Les Esquisses de la souffrance morale, dont nous avions surtout à parler ici, forment une série de nouvelles, de romans, de drames plus ou moins développés. L’auteur s’y est appliqué à peindre la douleur sous plusieurs faces différentes et dans diverses conditions. Au moyen de ces peintures, il a voulu, non-seulement consoler les malheureux et leur enseigner le courage et la résignation, mais, unissant par un lien philosophique tous ces tableaux de l’intelligence humaine modifiée par la douleur, jeter en même temps quelque lumière sur les effets intimes et orageux de la souffrance morale. Les esquisses qu’il en trace et où tout l’être humain, dans l’état d’affliction, se trouve soigneusement analysé, ressortent ainsi, à proprement parler, du domaine de la psychologie. Avec cet esprit de méthode employé dans la métaphysique, il a cherché à mettre la description des peines de l’âme au niveau d’une science. On s’était occupé de l’homme ; M. Alletz a traité de l’homme malheureux. Il importe donc de bien considérer que c’est vers ce but moral et philosophique qu’ont tendu surtout ses efforts, et se souvenir qu’il n’a point fondé l’espoir du succès sur les combinaisons plus ou moins intéressantes, plus ou moins bizarres de quelques nouvelles. — S’il vous faut à toute force des contes fantastiques, drolatiques, voire même philosophiques, selon que l’entendent les faiseurs, ne prenez point le livre de M. Alletz. Il ne s’agit pas en effet, dans ses Esquisses, d’étranges et merveilleuses aventures, de fables curieusement extravagantes, telles que vous les fabriquent aujourd’hui nos fournisseurs brevetés. Non ; M. Alletz marche dans une toute autre voie : c’est dans un tout autre point de vue qu’il a considéré l’art. C’est une profanation, selon lui, que de le subordonner dans ses principes fondamentaux à l’état passager de la société et à ses goûts capricieux. Il ne cherche donc point à distraire le désœuvrement : il ne veut point exploiter un genre à la mode et spéculer sur les fantaisies du jour ; ce qu’il veut surtout dans ses Esquisses, c’est, il le déclare lui-même, en prêtant une forme animée à quelques vérités utiles, apporter aux malheureux les secours de la morale et de la foi.

Le premier volume des Esquisses de la souffrance morale avait obtenu, en 1829, la première des médailles décernées par l’académie française dans le concours extraordinaire de morale qu’elle avait ouvert. Le livre de M. Alletz se recommande à nos yeux par d’autres titres que ce prix académique ; il avait d’ailleurs assez de mérite pour ne point l’obtenir et surtout pour s’en passer. Quoi qu’il en soit, l’ouvrage n’en a pas moins réussi hors de l’académie et malgré son suffrage. Le public a cette fois encore et avec justice homologué pour M. Alletz le jugement des quarante.
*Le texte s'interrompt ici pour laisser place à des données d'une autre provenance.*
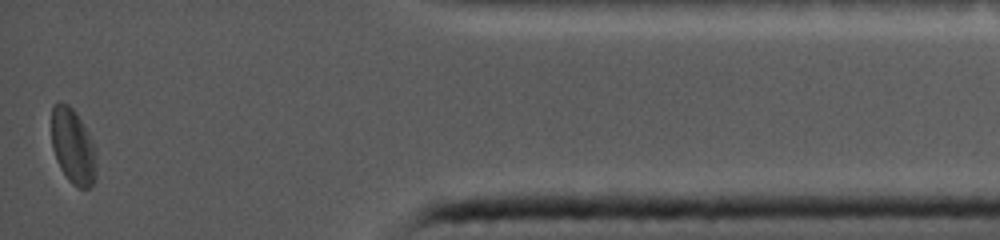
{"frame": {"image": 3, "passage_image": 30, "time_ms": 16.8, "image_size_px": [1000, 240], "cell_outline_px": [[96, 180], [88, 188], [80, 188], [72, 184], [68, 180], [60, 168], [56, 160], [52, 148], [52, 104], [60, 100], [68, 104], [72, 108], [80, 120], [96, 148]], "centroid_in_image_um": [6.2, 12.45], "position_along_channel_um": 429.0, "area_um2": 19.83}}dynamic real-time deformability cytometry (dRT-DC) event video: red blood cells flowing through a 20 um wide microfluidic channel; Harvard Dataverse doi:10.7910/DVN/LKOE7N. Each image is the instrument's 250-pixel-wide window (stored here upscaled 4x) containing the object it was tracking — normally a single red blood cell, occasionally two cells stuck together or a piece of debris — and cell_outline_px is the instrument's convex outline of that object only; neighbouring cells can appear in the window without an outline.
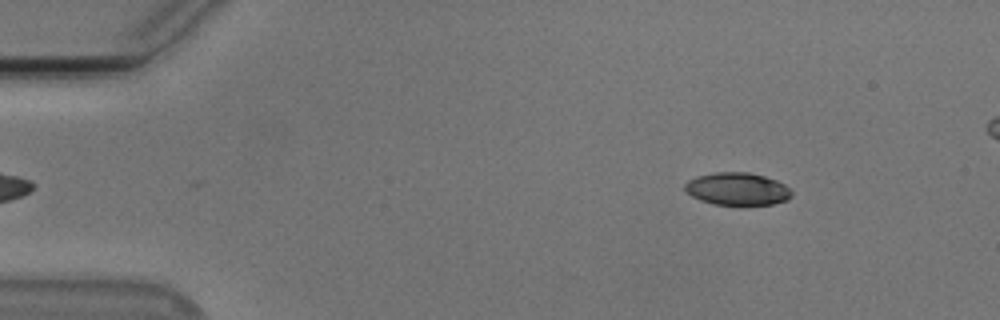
{"species": "Egyptian fruit bat (a non-hibernating species)", "species_latin": "Rousettus aegyptiacus", "temperature_condition": "cold", "stored_images_in_passage": 53, "camera_frame_rate_fps": 3000, "um_per_image_px": 0.085, "animal": {"sex": "male"}, "frame": {"image": 1, "passage_image": 7, "time_ms": 2.0, "image_size_px": [1000, 320], "cell_outline_px": [[792, 196], [788, 200], [772, 204], [712, 204], [700, 200], [692, 196], [684, 188], [684, 184], [688, 180], [696, 176], [712, 172], [748, 172], [764, 176], [776, 180], [784, 184], [792, 192]], "centroid_in_image_um": [62.66, 16.04], "position_along_channel_um": 22.3, "area_um2": 20.23}}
Bien qu’il se présente à nous sans être revêtu de leur apostille, le second volume des Esquisses de la souffrance morale ne nous semble néanmoins nullement inférieur au premier. Les morceaux qui le composent se développent avec plus d’aisance dans de plus larges cadres. Exécutées sur de plus vastes toiles, les esquisses deviennent ici des peintures réelles, de vrais tableaux. La Captivité est l’histoire de l’une des dernières victimes de l’inquisition d’état de Venise. Ce récit est des plus touchans ; seulement l’imagination du prisonnier se promène-t-elle peut-être trop long-temps dans ses souvenirs de bonheur, et n’est-elle pas assez souvent prisonnière elle-même. J’aurais voulu que le poids des fers eût enchaîné quelque peu son vol, et que le journal du captif retraçât avec plus de détails, et jour par jour, heure par heure, instant par instant, cette vie du cachot si lente, si monotone, si sombre, si désespérée. L’étude de cette souffrance morale en serait, il me semble, plus complète encore et plus profonde. Dans l’Épouse coupable, sans nuire à l’intérêt de sa fable, l’auteur a su grouper et analyser habilement toutes les douleurs, tous les déchiremens d’une âme fière et passionnée, trahie indignement et livrée en proie aux atroces tortures de la jalousie. La Proscription, dans une suite de scènes vives et animées, nous fait assister à la longue agonie et à la mort des plus célèbres girondins. Ce drame, écrit et conduit avec vigueur, nous paraît le morceau le plus remarquable du volume.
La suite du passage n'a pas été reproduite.